-- Task to carry out --
Of the lines in the material below, print only those from the one containing "camera: 15 degrees left, 10 degrees down" to the one containing "camera: 55 degrees left, 5 degrees down", ends included, exactly as written and without pictures.

-- Input for this task --
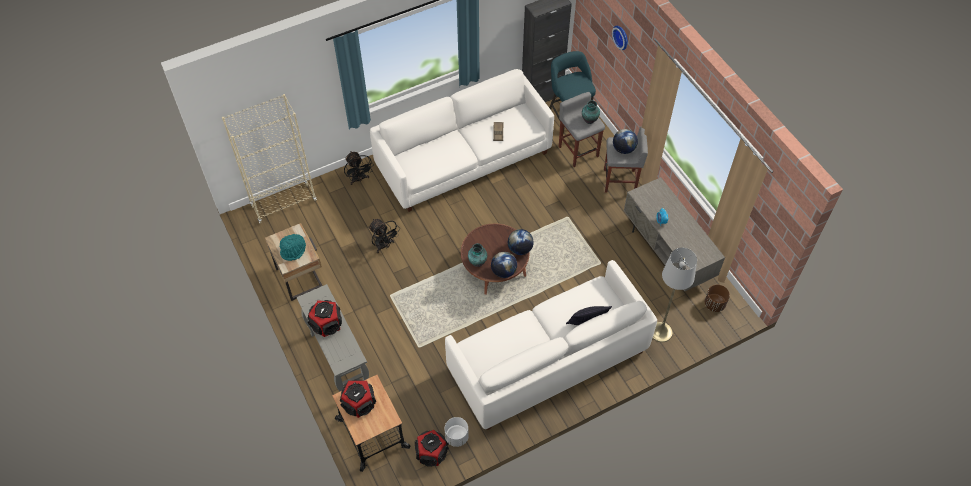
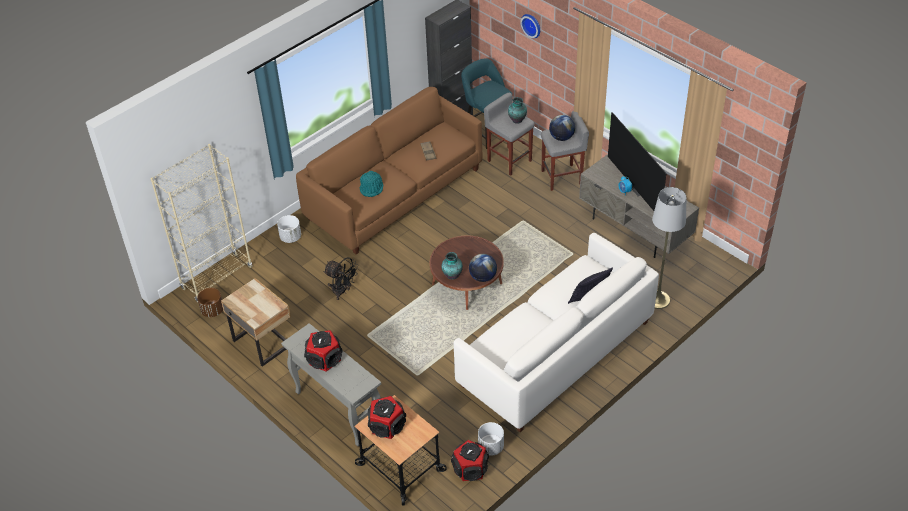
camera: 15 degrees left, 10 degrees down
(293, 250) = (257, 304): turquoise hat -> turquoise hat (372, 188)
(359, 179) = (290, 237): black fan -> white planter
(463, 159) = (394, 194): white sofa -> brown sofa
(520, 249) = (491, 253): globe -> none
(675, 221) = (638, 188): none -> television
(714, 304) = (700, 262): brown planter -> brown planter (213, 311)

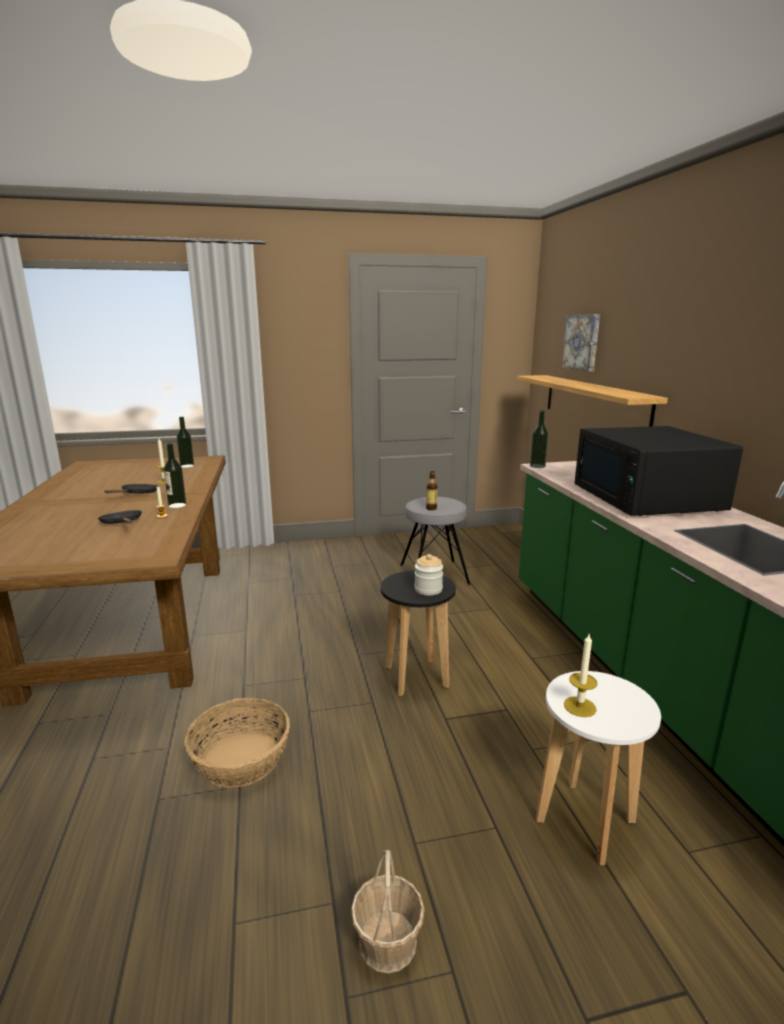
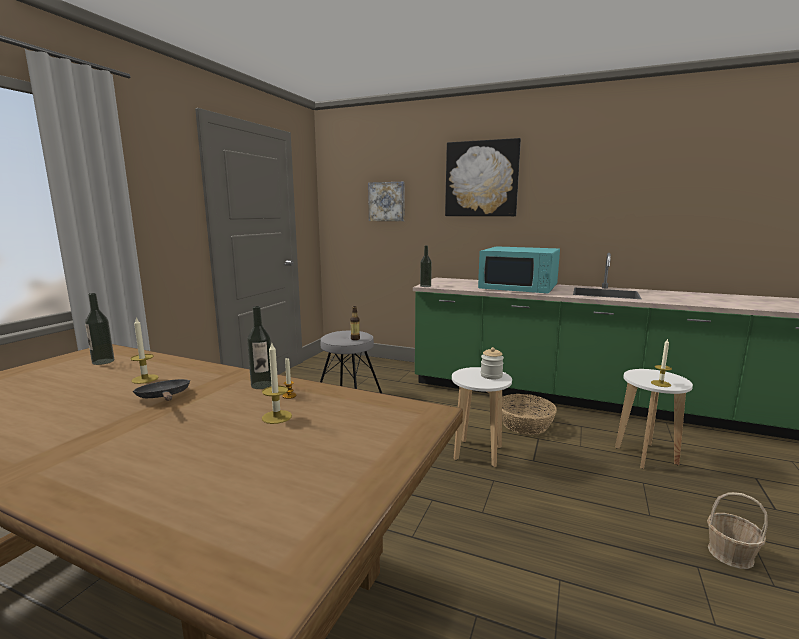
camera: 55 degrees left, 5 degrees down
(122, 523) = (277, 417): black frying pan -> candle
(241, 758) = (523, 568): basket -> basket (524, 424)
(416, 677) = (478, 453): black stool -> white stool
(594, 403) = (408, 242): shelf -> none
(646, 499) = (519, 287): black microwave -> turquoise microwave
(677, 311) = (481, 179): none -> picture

* * *

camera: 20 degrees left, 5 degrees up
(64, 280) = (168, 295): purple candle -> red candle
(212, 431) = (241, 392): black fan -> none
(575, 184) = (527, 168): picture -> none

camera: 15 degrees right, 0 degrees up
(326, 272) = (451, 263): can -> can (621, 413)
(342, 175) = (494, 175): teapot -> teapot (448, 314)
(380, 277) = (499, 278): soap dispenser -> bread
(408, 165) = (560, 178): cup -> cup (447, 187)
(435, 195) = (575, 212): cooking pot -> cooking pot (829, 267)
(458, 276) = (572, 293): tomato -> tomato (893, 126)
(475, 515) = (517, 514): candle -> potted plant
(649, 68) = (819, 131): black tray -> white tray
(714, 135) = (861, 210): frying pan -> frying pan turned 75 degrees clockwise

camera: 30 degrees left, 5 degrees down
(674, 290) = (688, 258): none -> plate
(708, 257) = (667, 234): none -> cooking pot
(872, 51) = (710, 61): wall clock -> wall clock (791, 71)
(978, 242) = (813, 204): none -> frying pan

...

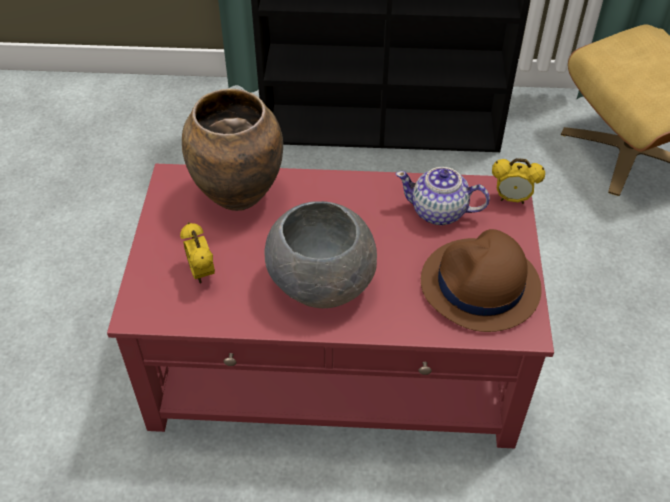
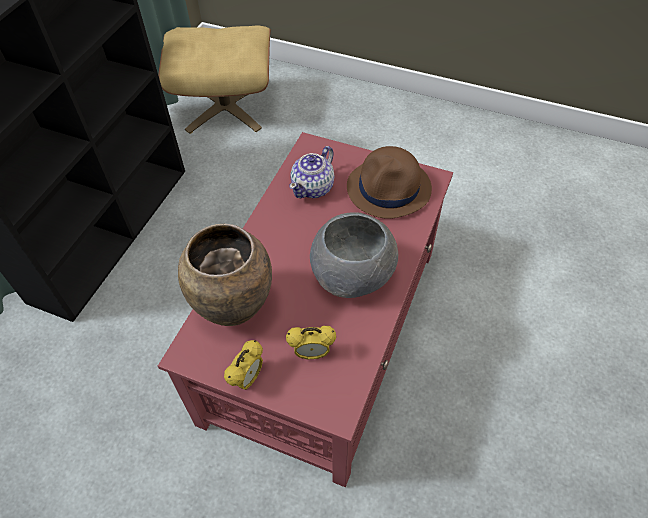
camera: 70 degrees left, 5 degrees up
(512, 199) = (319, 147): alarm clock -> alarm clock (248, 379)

-- Exercise response --
camera: 15 degrees left, 10 degrees down
(293, 250) = (257, 304): turquoise hat -> turquoise hat (372, 188)
(359, 179) = (290, 237): black fan -> white planter
(463, 159) = (394, 194): white sofa -> brown sofa
(520, 249) = (491, 253): globe -> none
(675, 221) = (638, 188): none -> television
(714, 304) = (700, 262): brown planter -> brown planter (213, 311)

camera: 55 degrees left, 5 degrees down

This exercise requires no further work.